All I can say at this point is this, if you are an adult male and you are sitting Indian style in the middle of the road you are going to raise suspicion under the best of circumstances. If you are sitting in the middle of the road on the corner of the only exit on a route out of a subdivision on the way to an elementary school where children are walking to school, your motives are questionable at best. If your car was partially hidden down the road, your sanity is even more in question. You are one lucky individual this morning because you were allowed to drive away. Just saying.

I thought that would be the end of it. Lance asked where the police man had gone. I honestly did not know how to answer him. I was a little disappointed to be honest with you. You know that at least one of those cars that drove past you in that short school zone was speeding and maybe if just one of them would get a ticket maybe one more of them would pay attention. I just told him I did not know and left it at that. Honesty is sometimes the best answer.

Oh but wait, the story does go on.

See we’ve been waiting for these flashing lights for a while and you know that if I willing to spend the time typing out an entire post about them then there must be more, right? I thought I was going to be let down, but nope. I hear Lance say, “I see the police man again. What is he doing now?” I look up and sure enough there was his flashing lights and there he was pulling over a car into the bus parking lot. Should I really admit that it brought a smile to my face? My response was a simple, “He is doing his job. He is doing his job. See if people just did what they were supposed to do in the school zone he would not have to do his job this morning.”

Yes, I smiled.

Now let me preface this by saying that if you ever tell yourself “I am not getting out of the car” you should really keep telling yourself that all the way to where ever you are going and back. I am just saying. I am wearing a big goofy grin on my face right now as I have been one of those people who has done the “I am not getting out of the car” and remembered that I needed to get a case of water and had to stop at the gas station on the way home from dropping a kid off at school in my pajamas to get that case of water so the other kids could make their lunches for school that day. So if you EVER tell yourself that, you just keep telling yourself the ENTIRE way. Just saying.

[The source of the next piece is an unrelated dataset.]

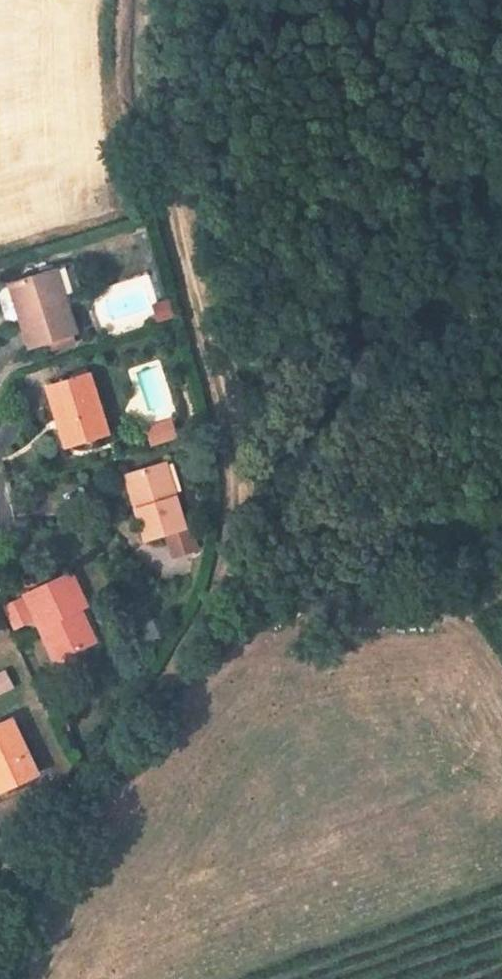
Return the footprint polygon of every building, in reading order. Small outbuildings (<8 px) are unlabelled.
[(72,263),(55,269),(64,295),(80,289),(72,263)] [(30,348),(76,333),(64,295),(55,269),(9,284),(30,348)] [(108,434),(89,374),(47,387),(57,415),(62,414),(72,446),(108,434)] [(72,446),(62,414),(57,415),(67,447),(72,446)] [(148,430),(153,444),(176,436),(172,422),(148,430)] [(137,509),(147,541),(166,535),(186,529),(165,463),(131,473),(142,507),(137,509)] [(137,509),(142,507),(131,473),(127,475),(137,509)] [(186,529),(166,535),(171,552),(196,545),(190,527),(186,529)] [(86,607),(70,573),(24,594),(55,661),(88,646),(73,613),(79,610),(86,607)] [(21,598),(3,607),(13,629),(31,620),(21,598)] [(95,642),(79,610),(73,613),(88,646),(95,642)] [(11,719),(0,724),(0,784),(3,789),(37,773),(11,719)]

So as we are approaching the two crossing guards that cover the entrance and exit for the the school’s parking lot where the drop-off line goes through we are watching the events unfold and we are getting closer to all as it unfolds. The sheriff gets out of the car. Then the lady and a little girl get out of the car. The lady walks the little girl across the parking lot to the sidewalk because the little girl is now not being dropped off where she is supposed to be dropped of (this is not the drop-off location).

Remember what I said, if you are not getting out of the car you had better keep telling yourself all the way there and back! In order for you to achieve this, you must do everything possible to make sure that you do not have to get out of the car. This includes following all traffic laws. For example, not speeding in a school zone, stopping at stop signs, not talking on your phone in a school zone. I don’t know which one she broke, but she did something that made that sheriff not so happy. Since he had his happy hand held radar gun out I am pretty sure it is safe to bet she was speeding.

If you are unable to make sure that you are going to “not get out of the car” you had better make sure that you look good! This lady had on fuzzy slippers. Must have been comfortable. Satiny pajama pants with something on them. Creamy colored. Couldn’t tell from where I was. Something red around her neck. And a leopard print robe.

I do have to give big kudos to the sheriff, he did preserve her dignity. He did allow her to get back in her car and carry on his business with her while she was safely and securely back in her car. They were there for a while I should add.

Be warned though, if you ever tell yourself “I am not getting out of the car” you should take every precaution to ensure that you do not get out of the car. Just makes more sense to me.